+++ Records for the exercise
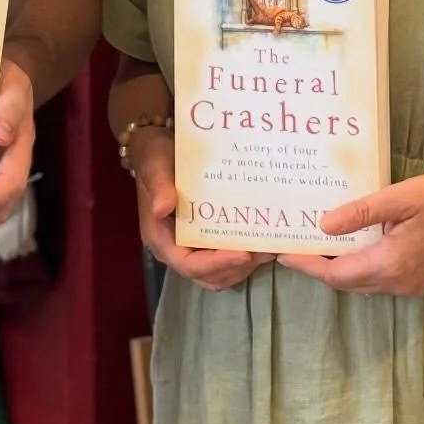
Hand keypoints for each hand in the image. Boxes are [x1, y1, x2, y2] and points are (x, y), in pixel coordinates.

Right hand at [128, 127, 269, 293]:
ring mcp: (189, 246)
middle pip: (207, 276)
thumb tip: (162, 208)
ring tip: (268, 248)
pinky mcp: (201, 240)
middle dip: (237, 268)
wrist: (157, 148)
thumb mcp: (155, 166)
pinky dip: (241, 258)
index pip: (189, 265)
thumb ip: (159, 186)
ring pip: (218, 274)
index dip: (218, 264)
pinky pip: (222, 260)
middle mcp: (174, 248)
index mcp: (161, 238)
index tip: (245, 253)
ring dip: (243, 267)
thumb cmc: (155, 157)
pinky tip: (259, 241)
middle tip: (265, 250)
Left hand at [279, 165, 423, 296]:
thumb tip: (322, 226)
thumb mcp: (398, 197)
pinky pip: (375, 279)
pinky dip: (355, 266)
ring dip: (336, 267)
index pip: (336, 273)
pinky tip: (346, 245)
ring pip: (360, 283)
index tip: (282, 253)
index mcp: (390, 264)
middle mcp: (397, 282)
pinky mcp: (415, 280)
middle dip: (317, 266)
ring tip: (312, 244)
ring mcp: (408, 285)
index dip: (307, 265)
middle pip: (345, 281)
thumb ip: (359, 213)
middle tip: (292, 245)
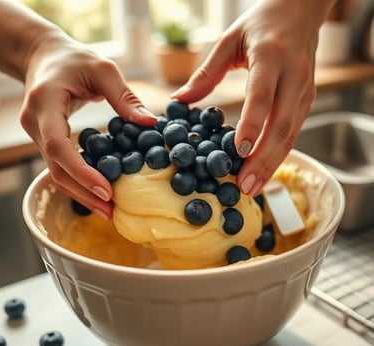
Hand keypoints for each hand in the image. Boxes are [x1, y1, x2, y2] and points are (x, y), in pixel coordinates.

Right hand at [20, 35, 156, 219]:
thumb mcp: (102, 68)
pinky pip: (61, 167)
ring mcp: (37, 135)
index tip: (106, 191)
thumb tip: (150, 123)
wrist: (44, 56)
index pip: (59, 146)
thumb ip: (124, 96)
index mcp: (44, 104)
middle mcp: (36, 124)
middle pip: (57, 169)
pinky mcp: (46, 141)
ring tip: (108, 211)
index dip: (82, 172)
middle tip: (112, 211)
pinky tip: (98, 193)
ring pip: (57, 174)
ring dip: (82, 194)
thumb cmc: (74, 58)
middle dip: (84, 193)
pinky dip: (79, 182)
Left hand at [172, 0, 333, 195]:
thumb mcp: (228, 40)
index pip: (262, 96)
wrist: (300, 11)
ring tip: (253, 187)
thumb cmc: (261, 24)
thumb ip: (205, 73)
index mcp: (271, 57)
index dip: (252, 125)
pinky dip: (278, 155)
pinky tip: (264, 171)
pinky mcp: (307, 100)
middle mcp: (293, 76)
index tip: (239, 152)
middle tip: (244, 185)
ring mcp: (304, 90)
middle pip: (280, 125)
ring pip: (290, 135)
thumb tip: (179, 102)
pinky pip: (293, 133)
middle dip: (262, 160)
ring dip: (272, 164)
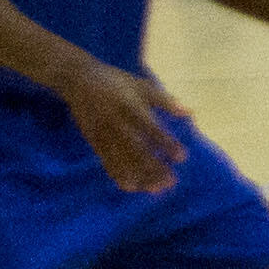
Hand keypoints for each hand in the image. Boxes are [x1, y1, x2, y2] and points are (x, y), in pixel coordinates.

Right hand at [63, 62, 188, 196]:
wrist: (78, 80)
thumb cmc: (116, 81)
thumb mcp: (141, 85)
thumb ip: (165, 101)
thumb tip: (190, 113)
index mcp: (131, 107)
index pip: (151, 129)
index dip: (166, 143)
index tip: (182, 157)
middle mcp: (116, 122)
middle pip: (136, 149)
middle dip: (153, 167)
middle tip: (170, 181)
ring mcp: (103, 133)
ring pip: (121, 159)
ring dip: (138, 175)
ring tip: (154, 189)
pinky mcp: (93, 140)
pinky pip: (106, 160)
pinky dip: (117, 174)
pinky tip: (131, 186)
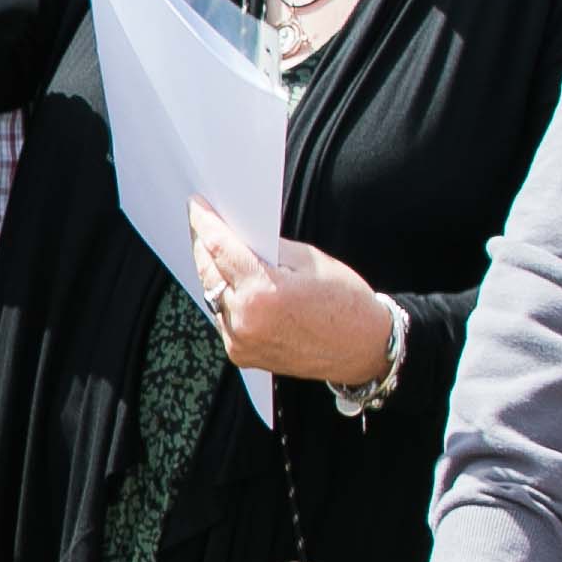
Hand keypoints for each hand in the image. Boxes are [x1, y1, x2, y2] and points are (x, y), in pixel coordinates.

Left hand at [189, 200, 395, 386]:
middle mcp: (245, 321)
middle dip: (204, 245)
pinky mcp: (242, 354)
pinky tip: (230, 281)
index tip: (197, 207)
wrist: (364, 348)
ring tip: (214, 250)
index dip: (205, 223)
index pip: (220, 249)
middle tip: (202, 225)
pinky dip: (224, 298)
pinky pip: (222, 317)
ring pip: (212, 296)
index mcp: (262, 293)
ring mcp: (240, 342)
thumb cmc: (346, 303)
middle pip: (209, 272)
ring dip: (212, 272)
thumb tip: (240, 235)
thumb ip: (268, 247)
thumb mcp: (310, 260)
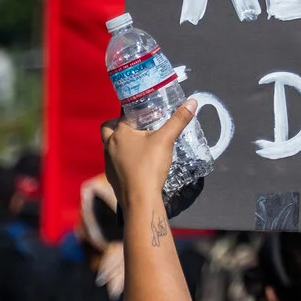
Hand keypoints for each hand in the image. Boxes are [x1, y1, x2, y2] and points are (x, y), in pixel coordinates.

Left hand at [100, 100, 196, 215]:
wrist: (140, 199)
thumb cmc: (150, 166)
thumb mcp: (166, 140)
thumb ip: (179, 120)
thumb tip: (192, 101)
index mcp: (119, 134)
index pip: (121, 116)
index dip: (133, 113)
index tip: (145, 114)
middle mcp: (109, 146)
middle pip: (107, 129)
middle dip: (118, 126)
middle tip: (135, 128)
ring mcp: (108, 163)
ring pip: (110, 147)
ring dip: (120, 144)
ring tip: (139, 145)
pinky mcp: (111, 177)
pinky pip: (114, 162)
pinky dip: (123, 160)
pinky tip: (137, 164)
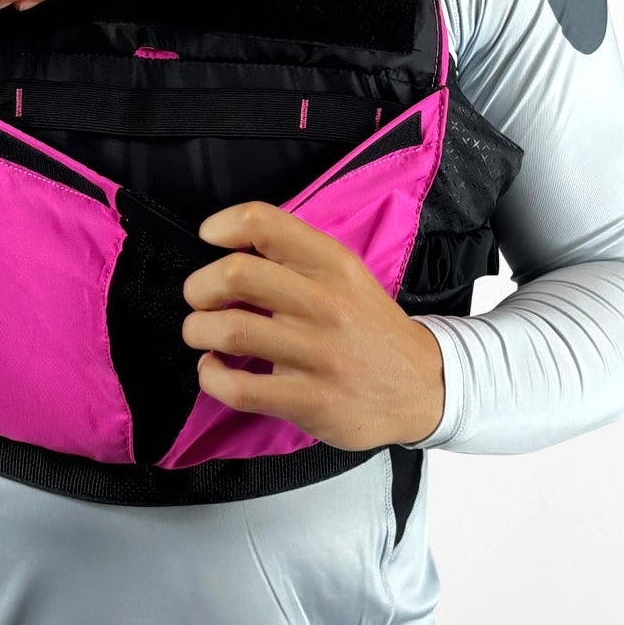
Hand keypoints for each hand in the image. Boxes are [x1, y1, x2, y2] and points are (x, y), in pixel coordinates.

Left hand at [181, 201, 445, 452]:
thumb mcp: (347, 276)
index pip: (265, 223)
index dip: (224, 225)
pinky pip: (239, 388)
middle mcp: (327, 304)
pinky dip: (211, 377)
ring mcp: (319, 355)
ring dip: (198, 330)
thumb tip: (228, 247)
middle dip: (199, 286)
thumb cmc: (370, 327)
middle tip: (198, 298)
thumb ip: (296, 258)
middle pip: (236, 275)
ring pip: (231, 331)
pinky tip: (215, 370)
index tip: (209, 238)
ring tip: (202, 334)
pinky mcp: (311, 401)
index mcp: (333, 265)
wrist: (425, 387)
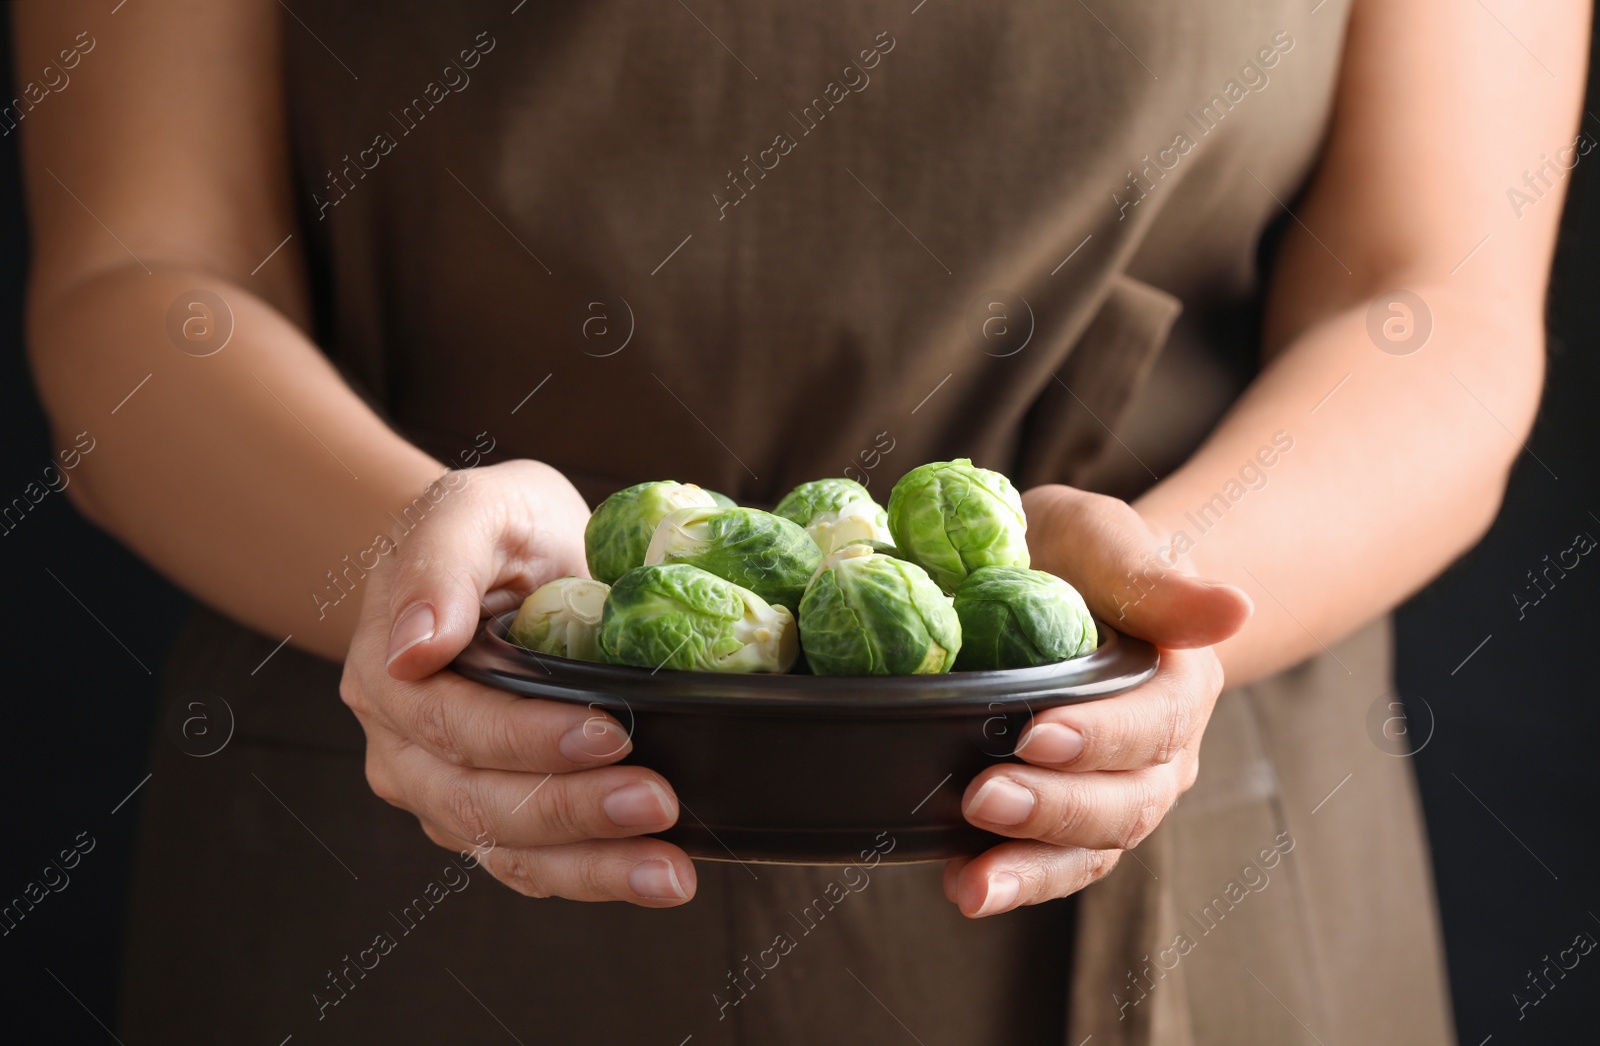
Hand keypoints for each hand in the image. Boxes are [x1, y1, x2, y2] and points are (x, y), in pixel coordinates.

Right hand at [340, 459, 696, 905]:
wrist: (507, 558)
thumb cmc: (493, 529)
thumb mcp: (470, 509)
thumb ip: (435, 563)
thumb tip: (415, 647)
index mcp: (391, 674)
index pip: (452, 725)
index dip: (528, 738)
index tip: (610, 732)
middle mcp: (406, 747)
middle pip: (478, 801)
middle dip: (573, 809)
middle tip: (659, 802)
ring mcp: (445, 789)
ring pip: (506, 847)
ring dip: (593, 867)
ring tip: (670, 874)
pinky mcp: (493, 816)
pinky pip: (533, 864)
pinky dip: (594, 877)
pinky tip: (656, 877)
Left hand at [944, 485, 1252, 916]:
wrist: (1066, 587)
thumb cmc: (1079, 554)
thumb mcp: (1102, 539)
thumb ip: (1150, 575)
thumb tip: (1232, 608)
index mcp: (1180, 679)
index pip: (1156, 721)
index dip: (1102, 735)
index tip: (1035, 733)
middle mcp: (1163, 751)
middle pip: (1128, 801)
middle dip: (1055, 808)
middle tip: (982, 798)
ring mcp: (1121, 791)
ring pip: (1095, 848)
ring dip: (1033, 870)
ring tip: (972, 886)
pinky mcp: (1072, 818)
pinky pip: (1055, 863)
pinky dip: (1014, 879)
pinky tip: (959, 884)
++++++
Look above for the line containing "thumb tip: (322, 226)", then write out every line from there down to the line containing "index mcp: (44, 104)", that line included, with no pictures.

● Task output
thumb tip: (322, 226)
thumb mcp: (398, 197)
pinky pip: (375, 279)
pinky dip: (355, 266)
ring dip: (336, 267)
index pip: (336, 273)
pinky tip: (346, 245)
ring pip: (360, 283)
index tip: (282, 253)
index mcp: (390, 264)
middle mcp: (397, 282)
pinky mcp: (415, 280)
middle dip: (317, 266)
ring tip: (312, 244)
ring mcp: (408, 285)
index dip: (307, 265)
middle pip: (345, 281)
thumb ip: (359, 213)
middle tip: (292, 245)
Hand keypoints for each hand in the image. Boxes are [x1, y1, x2, y2] and points are (x, y), in pixel coordinates.

Right hand at [20, 35, 156, 219]:
thumb mcp: (102, 68)
pinky pip: (61, 167)
ring mcp: (37, 135)
index tip: (106, 191)
thumb tip: (150, 123)
wrist: (44, 56)
index pip: (59, 146)
thumb ip: (124, 96)
index mcp: (44, 104)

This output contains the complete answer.